*** Material provided ***

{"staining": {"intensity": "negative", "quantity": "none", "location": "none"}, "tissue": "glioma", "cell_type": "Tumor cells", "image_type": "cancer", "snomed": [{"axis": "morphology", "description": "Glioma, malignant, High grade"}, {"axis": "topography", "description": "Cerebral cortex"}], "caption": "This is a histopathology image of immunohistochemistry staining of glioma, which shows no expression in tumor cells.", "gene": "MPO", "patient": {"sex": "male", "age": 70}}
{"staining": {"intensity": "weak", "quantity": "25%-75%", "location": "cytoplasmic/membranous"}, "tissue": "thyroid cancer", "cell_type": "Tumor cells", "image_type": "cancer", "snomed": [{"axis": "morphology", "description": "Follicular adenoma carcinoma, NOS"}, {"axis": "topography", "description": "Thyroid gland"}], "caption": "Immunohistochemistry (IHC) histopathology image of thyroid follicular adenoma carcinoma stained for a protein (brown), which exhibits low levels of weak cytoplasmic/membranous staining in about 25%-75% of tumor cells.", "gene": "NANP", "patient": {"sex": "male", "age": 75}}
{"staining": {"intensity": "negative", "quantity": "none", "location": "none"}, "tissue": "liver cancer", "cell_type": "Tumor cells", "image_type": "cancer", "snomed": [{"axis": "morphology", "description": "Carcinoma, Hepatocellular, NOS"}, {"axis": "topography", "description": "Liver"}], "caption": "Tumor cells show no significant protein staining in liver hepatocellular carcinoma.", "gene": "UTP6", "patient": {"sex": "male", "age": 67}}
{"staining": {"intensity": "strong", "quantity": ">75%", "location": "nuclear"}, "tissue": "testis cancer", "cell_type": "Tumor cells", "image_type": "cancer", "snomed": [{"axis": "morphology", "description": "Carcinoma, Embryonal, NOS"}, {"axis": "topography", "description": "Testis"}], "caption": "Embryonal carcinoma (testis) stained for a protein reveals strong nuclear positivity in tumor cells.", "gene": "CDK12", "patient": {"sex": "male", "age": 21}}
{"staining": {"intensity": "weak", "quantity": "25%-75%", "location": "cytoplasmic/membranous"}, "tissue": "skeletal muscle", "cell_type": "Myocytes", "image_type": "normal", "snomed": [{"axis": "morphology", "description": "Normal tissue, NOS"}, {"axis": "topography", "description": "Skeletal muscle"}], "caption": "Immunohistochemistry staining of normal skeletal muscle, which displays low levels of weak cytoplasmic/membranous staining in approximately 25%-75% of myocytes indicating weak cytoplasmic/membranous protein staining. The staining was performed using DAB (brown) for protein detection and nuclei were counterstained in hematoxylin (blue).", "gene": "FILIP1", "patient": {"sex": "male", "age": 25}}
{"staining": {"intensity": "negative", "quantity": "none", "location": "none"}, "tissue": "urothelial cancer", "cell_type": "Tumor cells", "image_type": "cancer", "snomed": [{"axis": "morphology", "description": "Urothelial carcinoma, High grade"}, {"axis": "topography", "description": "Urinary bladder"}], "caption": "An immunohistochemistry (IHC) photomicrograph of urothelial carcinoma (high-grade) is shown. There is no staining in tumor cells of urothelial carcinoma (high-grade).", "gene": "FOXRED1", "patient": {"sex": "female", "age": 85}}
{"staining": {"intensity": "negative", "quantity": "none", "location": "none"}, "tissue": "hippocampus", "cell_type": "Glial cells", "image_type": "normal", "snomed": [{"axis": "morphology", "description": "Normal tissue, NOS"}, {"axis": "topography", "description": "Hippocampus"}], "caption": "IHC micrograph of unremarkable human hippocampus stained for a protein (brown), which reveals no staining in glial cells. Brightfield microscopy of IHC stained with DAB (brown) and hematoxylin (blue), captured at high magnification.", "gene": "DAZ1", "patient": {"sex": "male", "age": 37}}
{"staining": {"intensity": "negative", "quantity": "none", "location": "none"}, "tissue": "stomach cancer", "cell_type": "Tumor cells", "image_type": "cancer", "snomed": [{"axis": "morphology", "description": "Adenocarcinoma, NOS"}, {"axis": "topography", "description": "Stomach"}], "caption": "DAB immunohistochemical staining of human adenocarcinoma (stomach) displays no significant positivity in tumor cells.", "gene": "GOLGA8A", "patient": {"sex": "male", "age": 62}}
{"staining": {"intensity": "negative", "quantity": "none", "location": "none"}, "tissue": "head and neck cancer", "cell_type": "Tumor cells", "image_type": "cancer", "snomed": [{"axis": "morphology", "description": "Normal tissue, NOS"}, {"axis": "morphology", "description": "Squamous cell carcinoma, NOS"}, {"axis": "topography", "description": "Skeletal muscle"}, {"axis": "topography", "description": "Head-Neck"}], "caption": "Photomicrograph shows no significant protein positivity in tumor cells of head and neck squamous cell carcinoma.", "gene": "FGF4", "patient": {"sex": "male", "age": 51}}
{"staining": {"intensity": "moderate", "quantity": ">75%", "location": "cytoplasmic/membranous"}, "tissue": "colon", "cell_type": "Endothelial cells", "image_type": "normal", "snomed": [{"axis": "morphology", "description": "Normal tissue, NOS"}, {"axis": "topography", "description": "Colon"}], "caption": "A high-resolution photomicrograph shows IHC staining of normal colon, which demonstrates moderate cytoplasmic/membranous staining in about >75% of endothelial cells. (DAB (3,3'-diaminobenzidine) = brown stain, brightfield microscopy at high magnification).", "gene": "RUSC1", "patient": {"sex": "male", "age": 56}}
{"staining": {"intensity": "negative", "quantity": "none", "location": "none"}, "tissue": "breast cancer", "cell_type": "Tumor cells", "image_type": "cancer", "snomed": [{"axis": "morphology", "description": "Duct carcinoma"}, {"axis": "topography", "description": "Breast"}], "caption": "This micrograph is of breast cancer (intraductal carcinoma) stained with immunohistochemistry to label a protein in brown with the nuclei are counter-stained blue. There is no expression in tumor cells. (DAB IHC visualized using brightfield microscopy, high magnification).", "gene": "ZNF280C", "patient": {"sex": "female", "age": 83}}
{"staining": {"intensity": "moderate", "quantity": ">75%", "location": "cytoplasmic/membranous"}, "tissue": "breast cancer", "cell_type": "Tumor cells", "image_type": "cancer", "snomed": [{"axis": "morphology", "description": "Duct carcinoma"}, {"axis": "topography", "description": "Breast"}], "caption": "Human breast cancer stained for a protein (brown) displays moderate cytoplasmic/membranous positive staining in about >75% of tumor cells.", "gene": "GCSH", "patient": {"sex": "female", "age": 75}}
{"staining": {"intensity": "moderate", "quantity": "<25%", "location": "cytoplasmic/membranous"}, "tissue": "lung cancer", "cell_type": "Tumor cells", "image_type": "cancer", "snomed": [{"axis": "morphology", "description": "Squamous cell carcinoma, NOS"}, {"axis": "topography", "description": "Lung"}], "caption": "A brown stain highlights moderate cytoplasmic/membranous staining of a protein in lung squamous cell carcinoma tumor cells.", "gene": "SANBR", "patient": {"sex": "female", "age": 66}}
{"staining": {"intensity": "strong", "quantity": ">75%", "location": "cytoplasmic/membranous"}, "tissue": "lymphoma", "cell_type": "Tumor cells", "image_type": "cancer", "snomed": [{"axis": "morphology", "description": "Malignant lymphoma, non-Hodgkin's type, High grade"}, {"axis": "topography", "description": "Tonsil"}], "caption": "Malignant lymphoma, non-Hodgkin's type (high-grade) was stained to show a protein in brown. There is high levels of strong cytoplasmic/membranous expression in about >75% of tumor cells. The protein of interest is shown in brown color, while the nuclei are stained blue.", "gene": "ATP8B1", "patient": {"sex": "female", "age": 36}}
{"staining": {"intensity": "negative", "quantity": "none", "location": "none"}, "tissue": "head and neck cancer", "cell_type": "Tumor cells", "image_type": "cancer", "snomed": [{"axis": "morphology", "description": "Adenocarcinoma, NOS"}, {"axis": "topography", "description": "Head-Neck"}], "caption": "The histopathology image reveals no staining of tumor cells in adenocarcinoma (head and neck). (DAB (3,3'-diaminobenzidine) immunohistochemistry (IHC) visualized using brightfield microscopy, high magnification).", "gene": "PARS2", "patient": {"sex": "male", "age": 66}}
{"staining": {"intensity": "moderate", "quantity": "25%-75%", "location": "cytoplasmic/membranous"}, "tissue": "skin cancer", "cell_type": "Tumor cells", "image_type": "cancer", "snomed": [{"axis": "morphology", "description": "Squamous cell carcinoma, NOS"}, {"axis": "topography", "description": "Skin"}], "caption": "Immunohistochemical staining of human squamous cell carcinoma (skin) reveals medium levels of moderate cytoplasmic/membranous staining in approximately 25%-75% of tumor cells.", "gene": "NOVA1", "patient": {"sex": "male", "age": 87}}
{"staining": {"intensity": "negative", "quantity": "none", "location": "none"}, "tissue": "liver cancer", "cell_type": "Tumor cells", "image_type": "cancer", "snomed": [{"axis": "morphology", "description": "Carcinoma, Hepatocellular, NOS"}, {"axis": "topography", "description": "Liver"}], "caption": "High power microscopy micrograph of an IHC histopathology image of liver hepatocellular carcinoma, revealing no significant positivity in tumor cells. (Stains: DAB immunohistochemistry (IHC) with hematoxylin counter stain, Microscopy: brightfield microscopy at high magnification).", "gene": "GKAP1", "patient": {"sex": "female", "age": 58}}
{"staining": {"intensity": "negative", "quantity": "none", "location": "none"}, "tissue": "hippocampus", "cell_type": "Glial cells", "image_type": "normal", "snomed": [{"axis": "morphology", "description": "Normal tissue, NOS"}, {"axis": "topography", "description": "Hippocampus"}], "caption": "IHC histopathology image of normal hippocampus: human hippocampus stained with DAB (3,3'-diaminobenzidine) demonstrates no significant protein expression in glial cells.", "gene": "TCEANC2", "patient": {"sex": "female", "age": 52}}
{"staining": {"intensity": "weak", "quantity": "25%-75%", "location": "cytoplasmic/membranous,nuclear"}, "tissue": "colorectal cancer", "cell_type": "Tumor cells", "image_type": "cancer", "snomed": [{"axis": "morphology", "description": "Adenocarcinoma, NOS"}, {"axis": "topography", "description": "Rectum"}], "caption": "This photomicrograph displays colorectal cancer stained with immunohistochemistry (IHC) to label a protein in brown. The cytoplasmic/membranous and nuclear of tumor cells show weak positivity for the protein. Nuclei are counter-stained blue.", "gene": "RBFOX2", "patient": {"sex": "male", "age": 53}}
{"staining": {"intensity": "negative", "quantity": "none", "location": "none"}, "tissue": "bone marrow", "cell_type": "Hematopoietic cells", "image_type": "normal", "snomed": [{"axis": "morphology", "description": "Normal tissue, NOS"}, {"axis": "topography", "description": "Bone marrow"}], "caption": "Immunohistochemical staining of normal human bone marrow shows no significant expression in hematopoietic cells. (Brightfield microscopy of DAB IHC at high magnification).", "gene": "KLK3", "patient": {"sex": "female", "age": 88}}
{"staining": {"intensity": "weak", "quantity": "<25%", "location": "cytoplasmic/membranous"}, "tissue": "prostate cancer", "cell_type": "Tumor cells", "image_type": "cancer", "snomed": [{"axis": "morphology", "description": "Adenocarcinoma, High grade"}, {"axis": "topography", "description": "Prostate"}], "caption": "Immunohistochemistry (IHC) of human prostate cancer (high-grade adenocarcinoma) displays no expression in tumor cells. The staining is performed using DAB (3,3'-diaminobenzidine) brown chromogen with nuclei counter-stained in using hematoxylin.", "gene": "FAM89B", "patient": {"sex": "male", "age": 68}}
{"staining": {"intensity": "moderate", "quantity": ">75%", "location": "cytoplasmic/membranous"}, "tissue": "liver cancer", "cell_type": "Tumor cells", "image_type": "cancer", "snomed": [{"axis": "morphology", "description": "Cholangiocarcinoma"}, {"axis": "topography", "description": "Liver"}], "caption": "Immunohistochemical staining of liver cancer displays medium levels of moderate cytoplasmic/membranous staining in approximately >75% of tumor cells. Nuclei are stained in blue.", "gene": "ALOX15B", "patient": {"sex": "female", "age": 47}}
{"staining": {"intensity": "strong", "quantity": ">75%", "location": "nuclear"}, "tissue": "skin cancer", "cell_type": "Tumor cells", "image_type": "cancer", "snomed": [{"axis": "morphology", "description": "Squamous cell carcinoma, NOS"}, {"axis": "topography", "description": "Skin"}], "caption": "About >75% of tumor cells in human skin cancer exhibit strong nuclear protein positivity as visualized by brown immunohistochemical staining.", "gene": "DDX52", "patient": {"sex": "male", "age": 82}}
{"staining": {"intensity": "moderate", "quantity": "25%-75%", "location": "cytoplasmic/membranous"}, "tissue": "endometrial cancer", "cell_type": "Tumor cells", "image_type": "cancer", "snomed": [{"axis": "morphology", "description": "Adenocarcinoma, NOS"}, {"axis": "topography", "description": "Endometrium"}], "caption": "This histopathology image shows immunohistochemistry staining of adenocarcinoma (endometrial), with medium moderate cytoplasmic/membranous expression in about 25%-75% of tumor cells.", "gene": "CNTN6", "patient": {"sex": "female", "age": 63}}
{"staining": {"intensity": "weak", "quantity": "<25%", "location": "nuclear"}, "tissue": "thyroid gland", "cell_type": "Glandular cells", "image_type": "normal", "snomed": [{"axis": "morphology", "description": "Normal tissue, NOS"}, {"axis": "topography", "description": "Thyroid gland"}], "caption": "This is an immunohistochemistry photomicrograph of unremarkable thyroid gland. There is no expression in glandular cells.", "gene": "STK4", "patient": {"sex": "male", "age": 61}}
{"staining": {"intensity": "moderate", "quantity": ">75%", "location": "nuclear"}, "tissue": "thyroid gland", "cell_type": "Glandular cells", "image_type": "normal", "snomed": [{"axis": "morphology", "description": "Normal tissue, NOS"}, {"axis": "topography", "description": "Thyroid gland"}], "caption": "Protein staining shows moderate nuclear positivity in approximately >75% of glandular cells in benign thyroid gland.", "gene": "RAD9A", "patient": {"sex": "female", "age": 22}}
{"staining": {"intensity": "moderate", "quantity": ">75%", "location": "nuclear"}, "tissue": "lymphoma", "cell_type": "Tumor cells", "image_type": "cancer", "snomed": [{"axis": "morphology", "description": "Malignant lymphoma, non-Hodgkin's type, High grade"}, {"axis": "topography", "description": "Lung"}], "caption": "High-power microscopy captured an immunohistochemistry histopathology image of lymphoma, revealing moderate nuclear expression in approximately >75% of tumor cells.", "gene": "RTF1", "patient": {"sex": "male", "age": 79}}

*** End of Material provided ***

● **Your task**
Using the records above, restate word for word the lines from the one with "immunohistochemistry (IHC) photomicrograph" through the one with "of unremarkable human", both included.

● **Result below**
{"staining": {"intensity": "negative", "quantity": "none", "location": "none"}, "tissue": "urothelial cancer", "cell_type": "Tumor cells", "image_type": "cancer", "snomed": [{"axis": "morphology", "description": "Urothelial carcinoma, High grade"}, {"axis": "topography", "description": "Urinary bladder"}], "caption": "An immunohistochemistry (IHC) photomicrograph of urothelial carcinoma (high-grade) is shown. There is no staining in tumor cells of urothelial carcinoma (high-grade).", "gene": "FOXRED1", "patient": {"sex": "female", "age": 85}}
{"staining": {"intensity": "negative", "quantity": "none", "location": "none"}, "tissue": "hippocampus", "cell_type": "Glial cells", "image_type": "normal", "snomed": [{"axis": "morphology", "description": "Normal tissue, NOS"}, {"axis": "topography", "description": "Hippocampus"}], "caption": "IHC micrograph of unremarkable human hippocampus stained for a protein (brown), which reveals no staining in glial cells. Brightfield microscopy of IHC stained with DAB (brown) and hematoxylin (blue), captured at high magnification.", "gene": "DAZ1", "patient": {"sex": "male", "age": 37}}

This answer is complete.